Inoltre, ha evidenziato che non vi era prova dell’avvenuta comunicazione alla lavoratrice della revoca, inviata tramite PEC solo al suo difensore, e che comunque con tale provvedimento era previsto un ripristino del rapporto con un orario inferiore rispetto a quello accertato in giudizio con statuizione passata in giudicato (18 ore invece che 20).
2. Per la cassazione della sentenza ha proposto ricorso la G.S. & Co s.r.l. affidato ad un unico motivo. T.P. ha resistito con tempestivo controricorso.
Ritenuto che
3. Con l’unico motivo di ricorso è denunciata la falsa applicazione dell’art. 18 commi 1, 2 e 10 della legge n. 300 del 1970 e si sostiene che la revoca di cui al comma 10 dell’art. 18 dello Statuto si applica anche al licenziamento inefficace perché oralmente intimato.
4. Il ricorso è inammissibile.
4.1. Qualora la sentenza impugnata si fondi su più ragioni autonome, ciascuna delle quali logicamente e giuridicamente idonea a sorreggere la decisione secondo l’iter logico-giuridico seguito sul punto in questione nella sentenza impugnata, l’omessa impugnazione, con ricorso per cassazione, di taluna (o anche di una soltanto) di tali ragioni determina l’ inammissibilità, per difetto di interesse, anche del gravame proposto avverso le altre, in quanto l’eventuale accoglimento del ricorso non inciderebbe sulle ” rationes decidendi” non censurate (o sulla “ratio decidendi” non censurata), con la conseguenza che la sentenza impugnata resterebbe pur sempre fondata su di esse. (cfr. Cass. 21/06/2017 n. 15360, Cass. s.u. n. 16602 del 2005 e n. 2273 del 2005).

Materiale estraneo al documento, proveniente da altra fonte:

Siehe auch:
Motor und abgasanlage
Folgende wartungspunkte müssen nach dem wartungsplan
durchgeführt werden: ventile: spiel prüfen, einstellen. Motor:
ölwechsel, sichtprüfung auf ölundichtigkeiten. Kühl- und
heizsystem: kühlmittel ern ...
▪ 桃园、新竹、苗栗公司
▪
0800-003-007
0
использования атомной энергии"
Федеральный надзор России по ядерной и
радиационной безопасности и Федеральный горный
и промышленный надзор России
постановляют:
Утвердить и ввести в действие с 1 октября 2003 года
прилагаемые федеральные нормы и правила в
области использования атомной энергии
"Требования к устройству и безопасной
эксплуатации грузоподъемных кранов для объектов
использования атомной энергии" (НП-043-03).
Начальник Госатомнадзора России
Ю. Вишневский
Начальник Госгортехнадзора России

4.2. Nella specie la sentenza impugnata trova fondamento in due distinte rationes decidendi: con una si sostiene che il licenziamento inefficace non potrebbe essere revocato. Ed è questo l’oggetto della censura formulata con il ricorso. Per altro verso, però, la Corte di merito afferma che, anche ammessa la revocabilità del recesso, comunque la ricorrente non aveva dato la prova dell’avvenuta comunicazione della revoca alla lavoratrice e si sottolinea che la stessa risultava comunicata solo alla pec dell’avvocato. Tale seconda ratio di per sé idonea a sorreggere l’accoglimento della domanda della lavoratrice non è stata specificatamente impugnata dalla società. Ne consegue che, seppure si dovesse ritenere che effettivamente anche il licenziamento orale è revocabile, tuttavia, resterebbe ferma l’inefficacia della revoca che si è accertato non essere stata mai effettivamente comunicata alla lavoratrice.

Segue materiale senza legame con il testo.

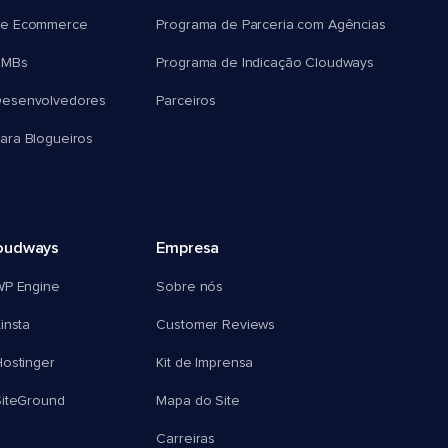
e Ecommerce
Programa de Parceria com Agências
SMBs
Programa de Indicação Cloudways
esenvolvedores
Parceiros
ra Blogueiros
oudways
Empresa
WP Engine
Sobre nós
insta
Customer Reviews
ostinger
Kit de Imprensa
SiteGround
Mapa do Site
Carreiras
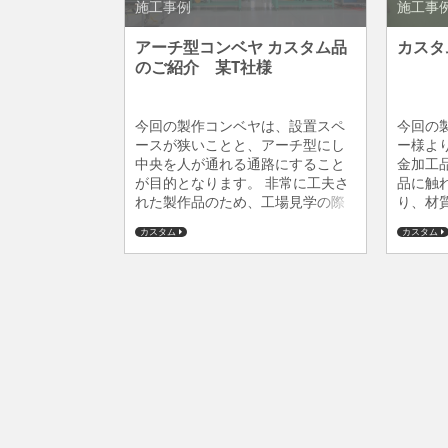
施工事例
施工事
アーチ型コンベヤ カスタム品
カスタ
のご紹介 某T社様
今回の製作コンベヤは、設置スペ
今回の
ースが狭いことと、アーチ型にし
ー様よ
中央を人が通れる通路にすること
金加工
が目的となります。 非常に工夫さ
品に触
れた製作品のため、工場見学の際
り、材質
に好評を頂いているようです。
ます。
カスタム
カスタム
を頂い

5. In conclusione il ricorso deve essere dichiarato inammissibile. Le spese seguono la soccombenza e sono liquidate in dispositivo. Ai sensi dell’art. 13 comma 1 quater del d.P.R. n. 115 del 2002 va dato atto della sussistenza dei presupposti processuali per il versamento da parte della ricorrente dell’ulteriore importo a titolo di contributo unificato pari a quello previsto per il ricorso a norma dell’art.13 comma 1 bis del citato d.P.R., se dovuto.
P.Q.M.
Dichiara inammissibile il ricorso.
Condanna la ricorrente al pagamento delle spese del giudizio che liquida in € 5.000,00 per compensi professionali, € 200,00 per esborsi, 15% per spese forfetarie oltre agli accessori dovuti per legge.
Ai sensi dell’art. 13 comma 1 quater del d.P.R. n. 115 del 2002 dà atto della sussistenza dei presupposti processuali per il versamento da parte della ricorrente dell’ulteriore importo a titolo di contributo unificato pari a quello previsto per il ricorso a norma dell’art.13 comma 1 bis del citato d.P.R., se dovuto.